EL SEGUNDO, Calif, July 14 — The Los Angeles Lakers have acquired forward Lamar Odom, forward Caron Butler, forward Brian Grant and a future first-round draft pick from the Miami Heat in exchange for center Shaquille ONeal, it was announced today.
That’s how the press release read twelve-and-a-half years ago. It’s still amazing to think about, really. The Lakers shipping out the main reason for three freshly hanging banners seemed to be a franchise death knoll. The way in which they did it, choosing their brash young guard Kobe Bryant over the big man (in a league where big men still had more value than wings, and KB was coming off legal issues) convinced many that the Lakers’ era of dominance was ending. O’Neal’s key role in helping lead his new squad to a championship in ‘06 while the Lakers hovered around .500 all but cemented this view in many minds. It got so bad Kobe demanded a trade, fans booed him on opening night and Rip Hamilton was almost a Laker. The emergence of Andrew Bynum then rescued the Lakers from basketball oblivion. They started winning and the off-court turmoil subsided. Many will tell you Memphis handed the Lakers three straight Finals runs with that Pau Gasol trade, but few will recall that LA was in first place in a crowded Western Conference at the time of that acquisition.
Convenient.
From there the Lakers went on to win two more titles while Shaq bounced around the league before retiring, leaving Kobe & Co. our victors despite an early deficit. I suppose that’s appropriate. On paper the trade still looks lopsided. The haul the Lakers brought in doesn’t stack up to Shaq, but nobody could (or can). Butler and Grant never really provided much for LA. Butler’s crowning achievement became being the guy who was traded for the guy who was traded for Pau Gasol. I guess that’s something. Odom, however, became a key cog in back-to-back title teams, embracing his role in LA and thriving as the team’s bench leader, winning Sixth Man of the Year in ‘11. Odom will be a Laker legend forever, and should get his jersey retired even though he likely won’t make the HOF.

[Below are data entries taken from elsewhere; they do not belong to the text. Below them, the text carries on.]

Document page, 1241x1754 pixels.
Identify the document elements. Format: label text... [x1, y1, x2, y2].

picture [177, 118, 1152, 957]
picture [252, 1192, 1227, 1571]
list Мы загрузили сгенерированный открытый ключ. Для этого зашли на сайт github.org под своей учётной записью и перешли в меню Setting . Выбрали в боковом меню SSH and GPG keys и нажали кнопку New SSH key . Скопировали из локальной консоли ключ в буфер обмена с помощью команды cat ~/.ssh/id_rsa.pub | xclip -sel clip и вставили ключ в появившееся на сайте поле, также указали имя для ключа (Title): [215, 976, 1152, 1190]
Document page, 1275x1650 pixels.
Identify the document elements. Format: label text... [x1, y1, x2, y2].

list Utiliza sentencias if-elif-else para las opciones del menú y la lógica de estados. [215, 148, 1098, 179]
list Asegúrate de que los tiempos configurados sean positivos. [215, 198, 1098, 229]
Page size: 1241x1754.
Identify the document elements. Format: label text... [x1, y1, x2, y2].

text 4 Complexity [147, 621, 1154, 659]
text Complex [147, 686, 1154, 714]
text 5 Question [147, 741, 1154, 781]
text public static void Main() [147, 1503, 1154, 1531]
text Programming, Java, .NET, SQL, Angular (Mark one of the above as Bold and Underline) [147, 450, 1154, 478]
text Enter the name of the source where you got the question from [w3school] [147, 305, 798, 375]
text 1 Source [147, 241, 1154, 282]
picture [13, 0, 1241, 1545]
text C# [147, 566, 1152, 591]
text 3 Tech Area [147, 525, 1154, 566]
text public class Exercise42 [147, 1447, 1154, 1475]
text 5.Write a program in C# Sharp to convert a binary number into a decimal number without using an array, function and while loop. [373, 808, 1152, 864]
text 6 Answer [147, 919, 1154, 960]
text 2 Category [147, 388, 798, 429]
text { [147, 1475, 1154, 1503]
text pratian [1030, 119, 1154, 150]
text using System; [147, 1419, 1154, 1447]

That future first-round draft pick also happened to turn into Jordan Farmar, who proved more than capable of being the backup point guard on back-to-back title winning teams – no easy feat.
Sitting here as we close in on 2017, yeah I’d make that trade again.
On a long enough timeline all of us look like idiots. We’re so quick to judge and determine, and we do so with absolute certainty — there is no in between. The legacy of the Shaq trade shouldn’t be about whether or not it was the right move, or who won or lost. It should be a lesson in premature proclamations. Something we use as an example the next time we see tweets trying to declare the winner in a trade that hasn’t even been finalized by the teams involved. Sometimes one team wins. Sometimes one team loses. Sometimes it takes 15 years to truly find out.
So did the Heat win the Shaq trade? Sure, but so did the Lakers.